*** PAGE TEXT Section Begins ***
The local springs had been discovered hundreds of years ago; the first written account dates back to 1522. In the 17th century the counts of Černín permitted their subjects to drink the Kyselka mineral water for free. The springs were first used for spa purposes in 1792 when the location was already widely known.
The first spa buildings were built in the years 1826–1832 by Wilhelm von Neuberg. The fame of the spa and the tasty water was growing; in 1852 Otto of Greece visited the place and the main spring was named after him. In the course of time the spring had several owners; one of them, count Johann Joseph von Stiebar auf Buttenheim, came up with the idea to export the mineral water (1824) and established a small factory for the production of clay jugs in which the water was bottled. The local water was then sold in Vienna, Prague and also in Karlsbad.
*** PAGE TEXT Section Ends ***
*** SUPPLIED ENTRIES Section Begins ***
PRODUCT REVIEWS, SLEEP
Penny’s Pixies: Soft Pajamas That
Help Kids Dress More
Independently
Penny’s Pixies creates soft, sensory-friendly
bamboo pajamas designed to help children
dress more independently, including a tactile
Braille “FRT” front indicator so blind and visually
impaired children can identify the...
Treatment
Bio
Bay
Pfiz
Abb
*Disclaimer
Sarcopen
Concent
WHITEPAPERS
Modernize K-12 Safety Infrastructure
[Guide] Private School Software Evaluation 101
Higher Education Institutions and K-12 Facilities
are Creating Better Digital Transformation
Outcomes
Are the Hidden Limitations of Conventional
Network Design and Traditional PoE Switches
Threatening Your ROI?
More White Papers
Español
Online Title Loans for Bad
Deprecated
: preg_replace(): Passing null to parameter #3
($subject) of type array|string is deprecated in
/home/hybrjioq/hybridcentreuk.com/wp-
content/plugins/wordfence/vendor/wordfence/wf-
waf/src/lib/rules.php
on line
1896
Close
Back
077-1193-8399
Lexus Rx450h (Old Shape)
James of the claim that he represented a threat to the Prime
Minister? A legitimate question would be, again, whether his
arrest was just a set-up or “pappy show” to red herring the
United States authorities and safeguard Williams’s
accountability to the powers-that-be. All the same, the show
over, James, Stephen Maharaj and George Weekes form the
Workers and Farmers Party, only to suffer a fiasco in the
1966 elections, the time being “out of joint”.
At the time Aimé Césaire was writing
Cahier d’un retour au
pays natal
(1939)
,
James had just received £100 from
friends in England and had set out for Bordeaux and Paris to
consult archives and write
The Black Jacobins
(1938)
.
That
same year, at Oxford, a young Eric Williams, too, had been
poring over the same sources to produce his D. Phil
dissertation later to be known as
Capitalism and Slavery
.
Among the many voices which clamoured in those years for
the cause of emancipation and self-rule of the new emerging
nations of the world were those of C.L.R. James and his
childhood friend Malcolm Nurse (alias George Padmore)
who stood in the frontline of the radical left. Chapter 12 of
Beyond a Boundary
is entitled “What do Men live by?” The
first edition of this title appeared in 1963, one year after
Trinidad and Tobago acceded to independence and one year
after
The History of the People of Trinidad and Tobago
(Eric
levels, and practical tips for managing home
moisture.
*** SUPPLIED ENTRIES Section Ends ***
THE PROBLEM. Continue the account of the Kyselka springs' history, picking up after its final sentence.

RESPONSE AREA.
===Mattoni's era===
In 1867 the main spring was rented by the Czech businessman of Italian-German origin Heinrich K. Mattoni who began to bottle the water in glass bottles and export it worldwide. In 1873 he had enough money to buy the spa and the surrounding land. Before he died in 1910, he managed to build a new colonnade which roofed the famous "Otta's spring" as well as the buildings of the sanatorium, the hydropathic institute, hotels, restaurants, promenades, the cableway, the chapel of Saint Anne (1884), his monumental residence ("The Chateau"), a hydroelectric power station and the buildings of the bottling plant. Finally he brought railway here so that quietness of the spa was not disturbed by wagons carting mineral water. During his epoch the spa flourished and it has not reached such prosperity ever since. Mattoni's descendants nevertheless kept this property until the end of World War II.

===In the hands of the state===
After the war, the buildings shortly served as a refugee camp for orphans from the Greek Civil War and after that as a sanatorium for children. It was closed down after the fall of the Communist regime in 1989. During this period, the premises deteriorated to some degree but were at least somehow maintained.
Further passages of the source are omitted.